Turn the lines between the one holding "Шкаф-купе 3-х дверный Хит-2" and the one holding "Цвет корпуса", inclusive, into a numbered list with any blank lines left out.

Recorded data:
-- Opening Marker --

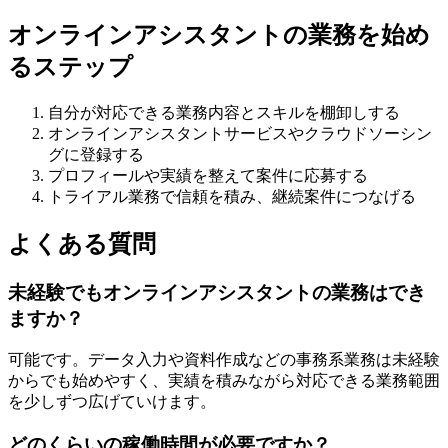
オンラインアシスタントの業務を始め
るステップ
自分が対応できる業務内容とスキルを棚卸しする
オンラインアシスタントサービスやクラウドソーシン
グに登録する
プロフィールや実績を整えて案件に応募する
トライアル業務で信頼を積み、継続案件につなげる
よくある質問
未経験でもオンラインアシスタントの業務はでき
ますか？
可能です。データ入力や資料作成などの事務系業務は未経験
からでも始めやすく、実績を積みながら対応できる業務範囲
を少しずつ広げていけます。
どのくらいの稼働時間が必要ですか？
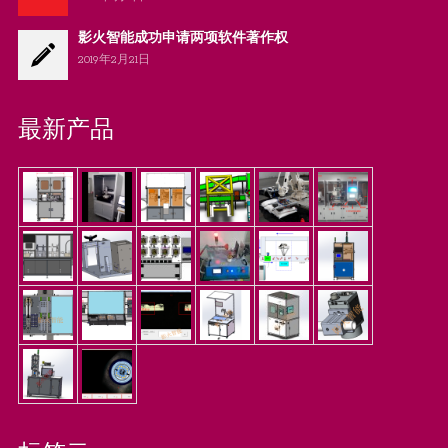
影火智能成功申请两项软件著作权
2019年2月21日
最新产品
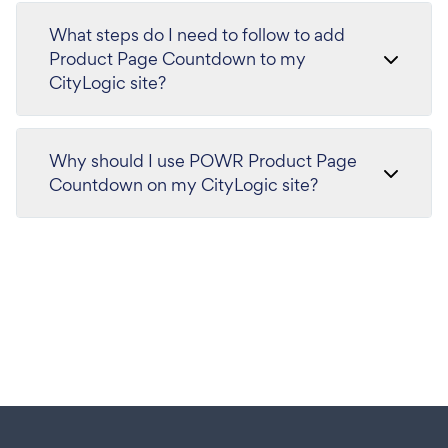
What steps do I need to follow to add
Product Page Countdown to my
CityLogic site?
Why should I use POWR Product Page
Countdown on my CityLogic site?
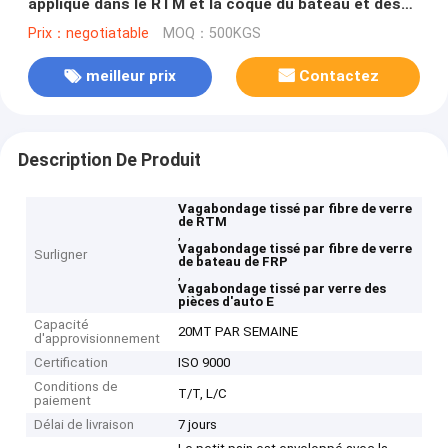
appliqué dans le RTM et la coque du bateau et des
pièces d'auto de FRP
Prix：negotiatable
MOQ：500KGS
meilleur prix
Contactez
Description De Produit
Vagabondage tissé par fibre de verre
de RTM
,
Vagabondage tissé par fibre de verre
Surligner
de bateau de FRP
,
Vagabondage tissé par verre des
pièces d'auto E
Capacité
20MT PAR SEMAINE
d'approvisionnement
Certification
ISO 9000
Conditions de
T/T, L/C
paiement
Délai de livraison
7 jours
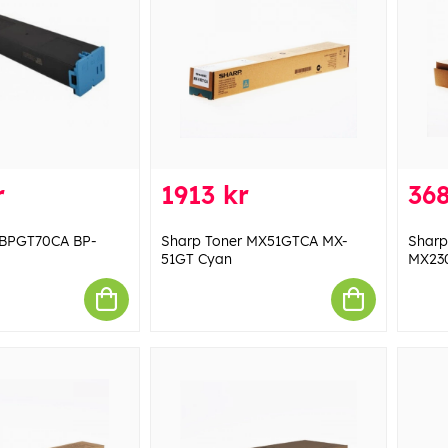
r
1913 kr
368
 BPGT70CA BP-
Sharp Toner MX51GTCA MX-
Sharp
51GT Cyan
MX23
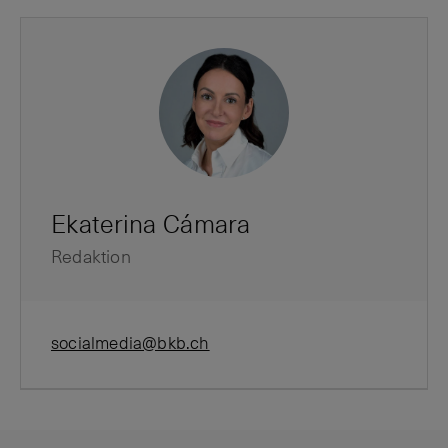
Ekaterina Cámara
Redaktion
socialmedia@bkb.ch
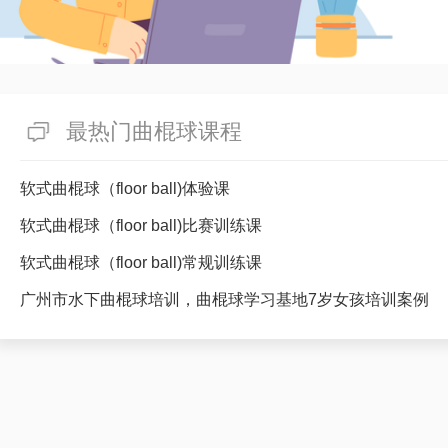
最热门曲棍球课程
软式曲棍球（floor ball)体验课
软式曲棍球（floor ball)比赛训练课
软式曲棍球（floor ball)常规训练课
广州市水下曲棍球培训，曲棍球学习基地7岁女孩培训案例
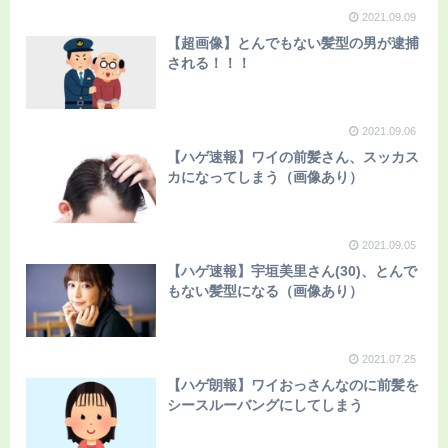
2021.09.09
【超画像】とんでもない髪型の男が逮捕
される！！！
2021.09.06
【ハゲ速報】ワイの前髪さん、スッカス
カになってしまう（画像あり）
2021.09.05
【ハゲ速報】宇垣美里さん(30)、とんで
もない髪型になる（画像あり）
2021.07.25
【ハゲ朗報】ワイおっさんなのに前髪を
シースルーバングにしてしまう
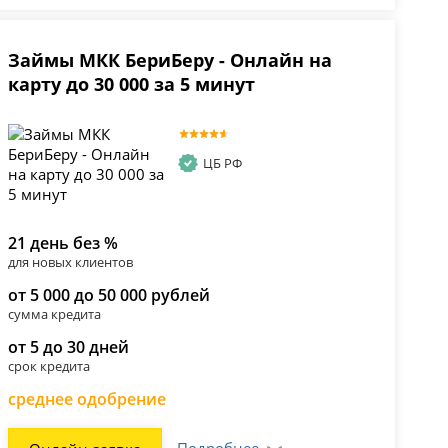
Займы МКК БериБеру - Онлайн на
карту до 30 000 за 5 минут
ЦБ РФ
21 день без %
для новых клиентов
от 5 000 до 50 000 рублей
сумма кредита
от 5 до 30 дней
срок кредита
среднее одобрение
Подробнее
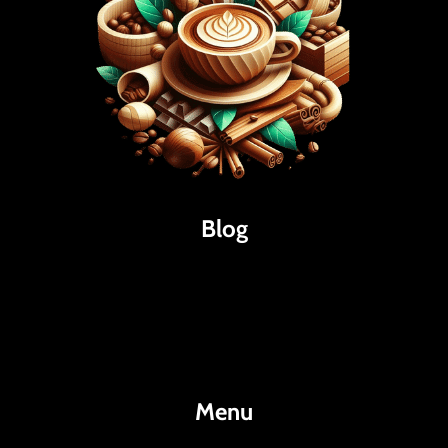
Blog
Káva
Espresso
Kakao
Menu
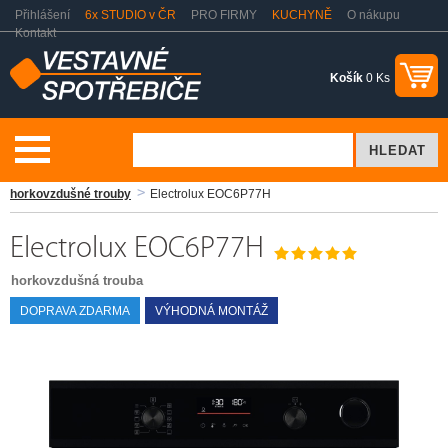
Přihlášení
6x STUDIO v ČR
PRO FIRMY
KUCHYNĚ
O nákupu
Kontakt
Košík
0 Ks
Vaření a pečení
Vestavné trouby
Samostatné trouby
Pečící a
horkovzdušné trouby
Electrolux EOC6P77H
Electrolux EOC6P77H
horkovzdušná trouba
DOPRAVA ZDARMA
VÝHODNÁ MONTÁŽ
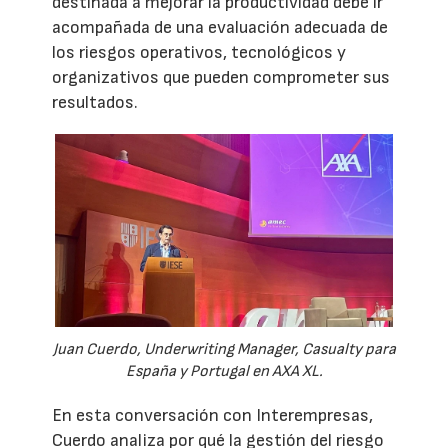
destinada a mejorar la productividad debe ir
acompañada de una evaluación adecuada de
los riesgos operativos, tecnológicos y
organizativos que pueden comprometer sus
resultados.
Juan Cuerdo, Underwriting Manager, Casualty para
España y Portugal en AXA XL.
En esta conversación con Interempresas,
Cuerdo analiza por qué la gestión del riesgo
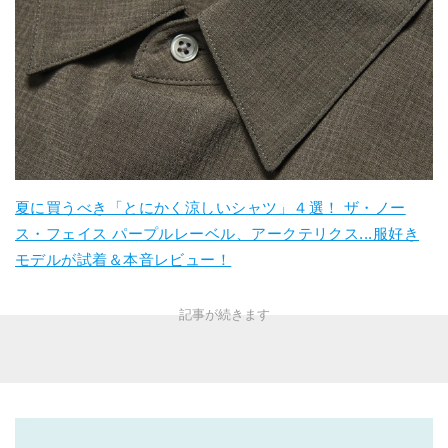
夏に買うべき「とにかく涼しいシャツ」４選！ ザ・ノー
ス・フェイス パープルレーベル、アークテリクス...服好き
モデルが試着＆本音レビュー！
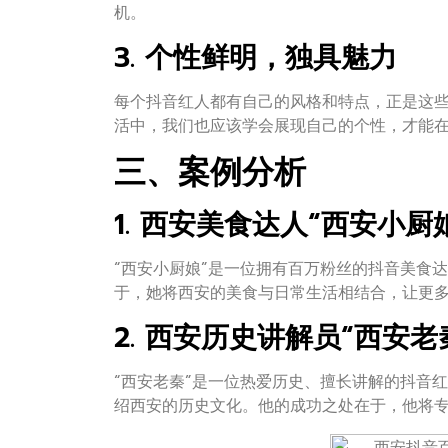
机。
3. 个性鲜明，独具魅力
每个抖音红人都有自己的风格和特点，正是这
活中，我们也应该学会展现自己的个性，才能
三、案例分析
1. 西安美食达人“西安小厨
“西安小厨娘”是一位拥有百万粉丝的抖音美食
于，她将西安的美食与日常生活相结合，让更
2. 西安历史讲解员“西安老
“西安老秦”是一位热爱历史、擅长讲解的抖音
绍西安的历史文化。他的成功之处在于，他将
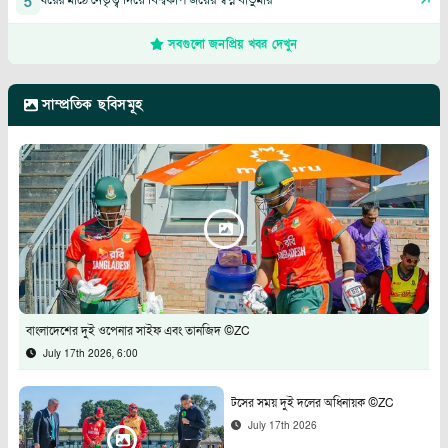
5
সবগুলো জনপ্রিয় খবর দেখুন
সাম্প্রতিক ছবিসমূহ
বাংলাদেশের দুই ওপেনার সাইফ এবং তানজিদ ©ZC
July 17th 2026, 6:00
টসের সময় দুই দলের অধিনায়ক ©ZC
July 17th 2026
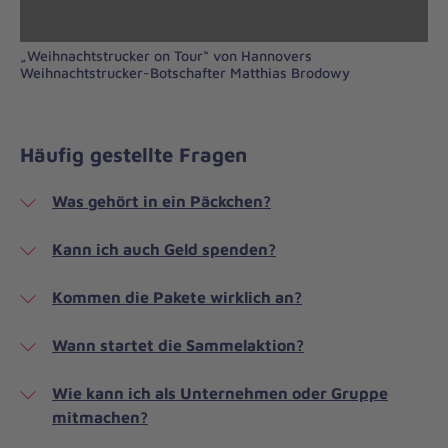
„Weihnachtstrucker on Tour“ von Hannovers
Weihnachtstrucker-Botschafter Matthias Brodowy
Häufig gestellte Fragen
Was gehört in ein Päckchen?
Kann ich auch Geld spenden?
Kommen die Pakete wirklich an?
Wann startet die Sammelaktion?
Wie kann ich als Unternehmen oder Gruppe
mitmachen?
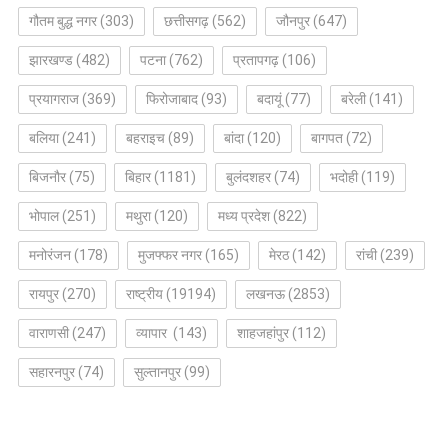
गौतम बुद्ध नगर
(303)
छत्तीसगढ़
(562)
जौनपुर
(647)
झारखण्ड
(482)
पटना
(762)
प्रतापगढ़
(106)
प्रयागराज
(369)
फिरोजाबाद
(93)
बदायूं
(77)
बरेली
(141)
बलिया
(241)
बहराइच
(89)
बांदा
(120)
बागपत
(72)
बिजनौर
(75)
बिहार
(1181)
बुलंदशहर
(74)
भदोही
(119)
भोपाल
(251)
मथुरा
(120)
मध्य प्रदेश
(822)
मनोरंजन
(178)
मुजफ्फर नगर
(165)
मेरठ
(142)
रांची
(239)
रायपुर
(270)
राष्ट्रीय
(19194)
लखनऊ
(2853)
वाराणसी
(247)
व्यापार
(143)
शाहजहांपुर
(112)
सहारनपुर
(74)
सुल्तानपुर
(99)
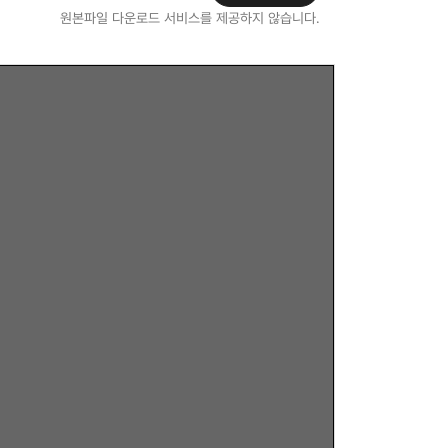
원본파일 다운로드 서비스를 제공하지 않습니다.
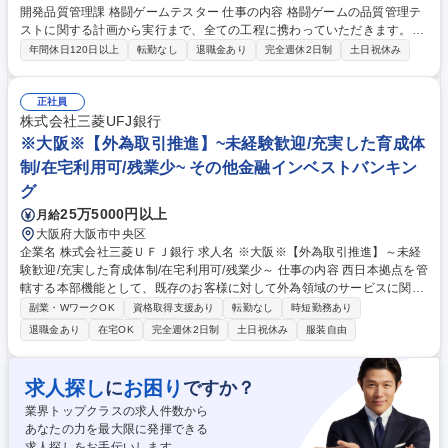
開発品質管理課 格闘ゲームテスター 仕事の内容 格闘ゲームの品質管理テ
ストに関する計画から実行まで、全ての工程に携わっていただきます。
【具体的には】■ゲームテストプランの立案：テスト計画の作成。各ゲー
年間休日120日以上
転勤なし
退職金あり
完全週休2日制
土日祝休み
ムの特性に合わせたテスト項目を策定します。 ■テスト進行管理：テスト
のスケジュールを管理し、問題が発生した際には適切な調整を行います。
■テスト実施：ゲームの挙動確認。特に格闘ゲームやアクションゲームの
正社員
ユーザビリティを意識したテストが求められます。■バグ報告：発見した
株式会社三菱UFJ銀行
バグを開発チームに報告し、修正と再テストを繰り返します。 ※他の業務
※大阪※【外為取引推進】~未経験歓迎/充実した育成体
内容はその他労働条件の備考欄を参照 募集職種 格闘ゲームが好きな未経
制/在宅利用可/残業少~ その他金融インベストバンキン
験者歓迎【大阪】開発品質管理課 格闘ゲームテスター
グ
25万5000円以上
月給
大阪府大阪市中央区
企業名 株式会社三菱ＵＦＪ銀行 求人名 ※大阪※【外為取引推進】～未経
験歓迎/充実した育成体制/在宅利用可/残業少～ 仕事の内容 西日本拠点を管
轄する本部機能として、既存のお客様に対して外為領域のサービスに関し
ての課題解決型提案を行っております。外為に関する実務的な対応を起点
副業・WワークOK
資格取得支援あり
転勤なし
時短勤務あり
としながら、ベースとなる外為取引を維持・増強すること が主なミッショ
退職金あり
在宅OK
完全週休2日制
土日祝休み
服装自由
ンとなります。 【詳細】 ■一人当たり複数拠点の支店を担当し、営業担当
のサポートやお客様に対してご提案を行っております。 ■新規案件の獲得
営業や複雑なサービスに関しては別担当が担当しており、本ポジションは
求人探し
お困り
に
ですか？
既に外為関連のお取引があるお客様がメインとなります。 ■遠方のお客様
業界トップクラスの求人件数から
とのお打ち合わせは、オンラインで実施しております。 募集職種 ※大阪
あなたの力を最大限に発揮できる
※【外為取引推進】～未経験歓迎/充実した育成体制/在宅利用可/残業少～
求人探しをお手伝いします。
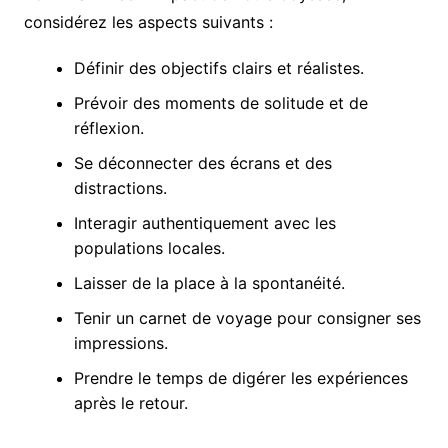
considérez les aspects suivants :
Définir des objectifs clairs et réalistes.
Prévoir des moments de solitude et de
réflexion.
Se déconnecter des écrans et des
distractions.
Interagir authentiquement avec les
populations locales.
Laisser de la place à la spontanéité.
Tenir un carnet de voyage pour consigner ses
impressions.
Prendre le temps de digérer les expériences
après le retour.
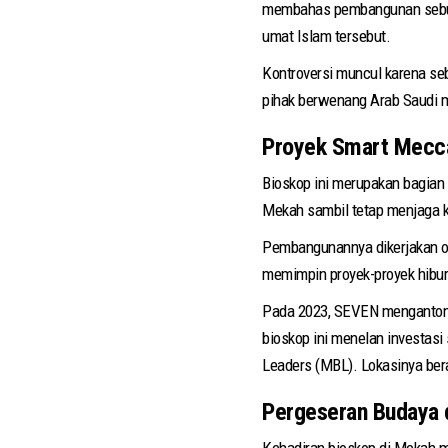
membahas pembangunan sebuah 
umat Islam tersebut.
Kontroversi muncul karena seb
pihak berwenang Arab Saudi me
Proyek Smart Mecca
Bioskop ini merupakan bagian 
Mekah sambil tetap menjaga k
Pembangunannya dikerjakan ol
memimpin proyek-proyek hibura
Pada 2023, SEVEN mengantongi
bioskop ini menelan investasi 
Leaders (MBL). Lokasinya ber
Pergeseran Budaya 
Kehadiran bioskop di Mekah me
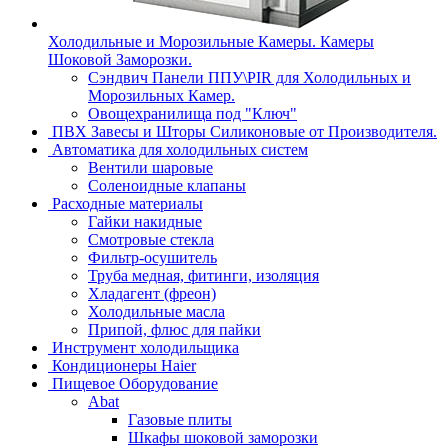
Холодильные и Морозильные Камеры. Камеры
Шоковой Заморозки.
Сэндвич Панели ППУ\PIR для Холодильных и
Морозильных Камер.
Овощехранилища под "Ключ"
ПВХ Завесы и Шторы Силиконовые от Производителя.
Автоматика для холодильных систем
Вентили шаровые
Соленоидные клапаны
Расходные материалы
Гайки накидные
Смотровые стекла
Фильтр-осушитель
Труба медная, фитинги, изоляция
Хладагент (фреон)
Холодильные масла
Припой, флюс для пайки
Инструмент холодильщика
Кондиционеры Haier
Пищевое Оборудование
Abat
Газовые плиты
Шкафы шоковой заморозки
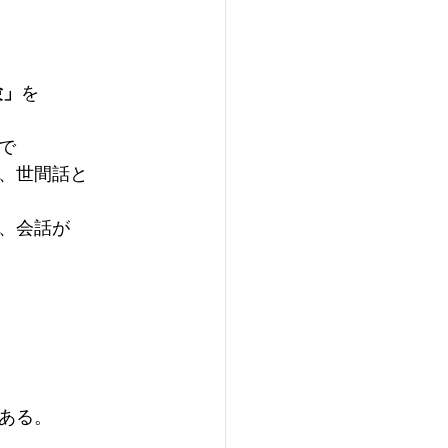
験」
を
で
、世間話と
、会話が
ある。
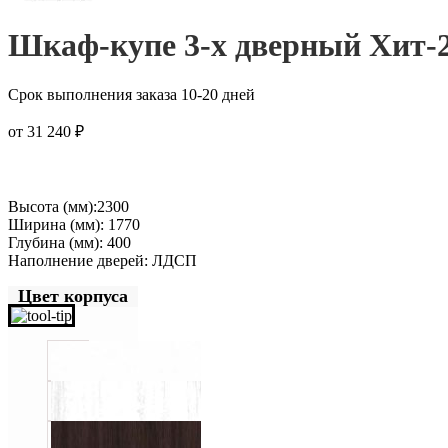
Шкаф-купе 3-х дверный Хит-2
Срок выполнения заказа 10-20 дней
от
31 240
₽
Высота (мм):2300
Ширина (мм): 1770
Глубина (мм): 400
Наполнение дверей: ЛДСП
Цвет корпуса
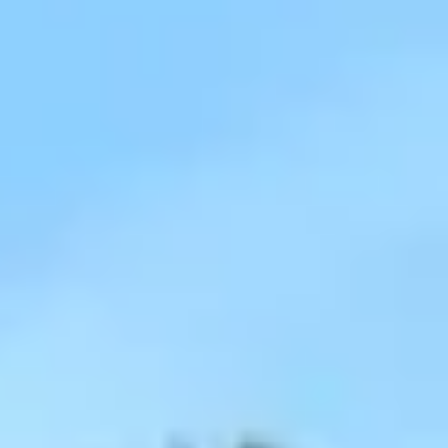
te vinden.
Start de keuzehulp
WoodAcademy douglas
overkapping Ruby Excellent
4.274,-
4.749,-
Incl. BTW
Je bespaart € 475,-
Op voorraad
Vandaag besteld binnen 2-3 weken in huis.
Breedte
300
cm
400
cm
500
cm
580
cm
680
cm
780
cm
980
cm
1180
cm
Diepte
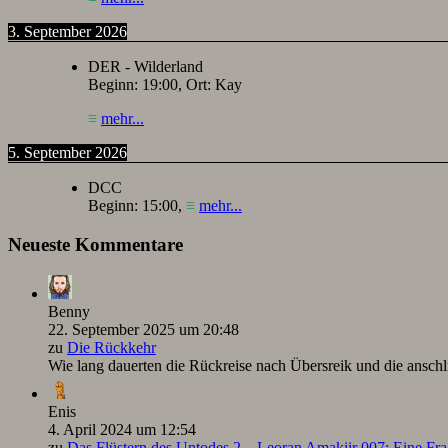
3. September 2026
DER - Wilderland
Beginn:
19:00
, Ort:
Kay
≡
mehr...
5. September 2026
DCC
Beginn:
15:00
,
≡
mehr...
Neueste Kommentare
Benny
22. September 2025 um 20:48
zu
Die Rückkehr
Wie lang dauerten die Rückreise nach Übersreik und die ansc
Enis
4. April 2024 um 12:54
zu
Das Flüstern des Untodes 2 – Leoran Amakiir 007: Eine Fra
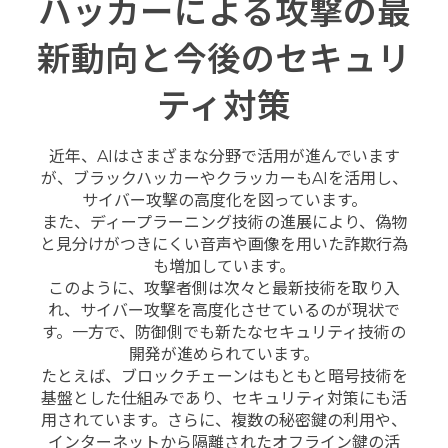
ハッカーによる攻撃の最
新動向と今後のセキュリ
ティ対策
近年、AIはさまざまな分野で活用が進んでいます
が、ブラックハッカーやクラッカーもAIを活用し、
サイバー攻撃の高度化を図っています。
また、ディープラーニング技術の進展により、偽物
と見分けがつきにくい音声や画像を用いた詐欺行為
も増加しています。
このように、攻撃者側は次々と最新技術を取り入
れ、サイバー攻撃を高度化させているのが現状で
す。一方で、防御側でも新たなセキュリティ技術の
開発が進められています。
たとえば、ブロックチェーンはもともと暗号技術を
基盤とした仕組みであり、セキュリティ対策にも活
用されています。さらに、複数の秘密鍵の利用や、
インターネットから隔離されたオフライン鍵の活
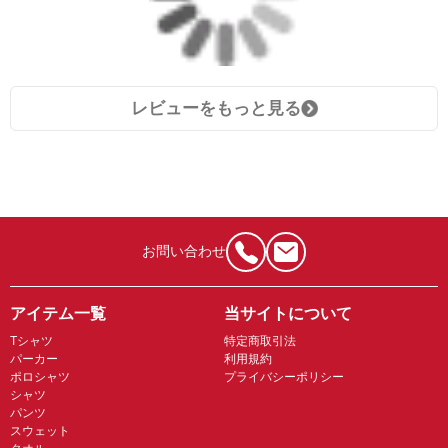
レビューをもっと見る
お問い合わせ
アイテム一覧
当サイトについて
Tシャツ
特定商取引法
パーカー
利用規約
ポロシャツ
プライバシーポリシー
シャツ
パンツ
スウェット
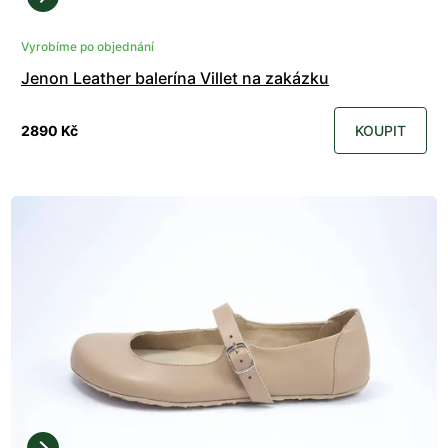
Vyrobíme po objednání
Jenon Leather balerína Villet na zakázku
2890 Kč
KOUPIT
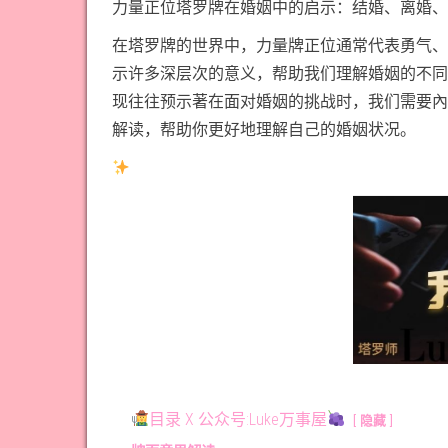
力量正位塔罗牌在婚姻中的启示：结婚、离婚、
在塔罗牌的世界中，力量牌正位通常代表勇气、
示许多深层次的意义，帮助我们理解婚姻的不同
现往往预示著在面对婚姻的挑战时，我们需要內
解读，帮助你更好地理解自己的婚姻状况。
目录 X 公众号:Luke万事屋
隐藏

-- Closing Marker --

Response to this task –
1. Шкаф-купе 3-х дверный Хит-2
2. Срок выполнения заказа 10-20 дней
3. от
4. 31 240
5. ₽
6. Высота (мм):2300
7. Ширина (мм): 1770
8. Глубина (мм): 400
9. Наполнение дверей: ЛДСП
10. Цвет корпуса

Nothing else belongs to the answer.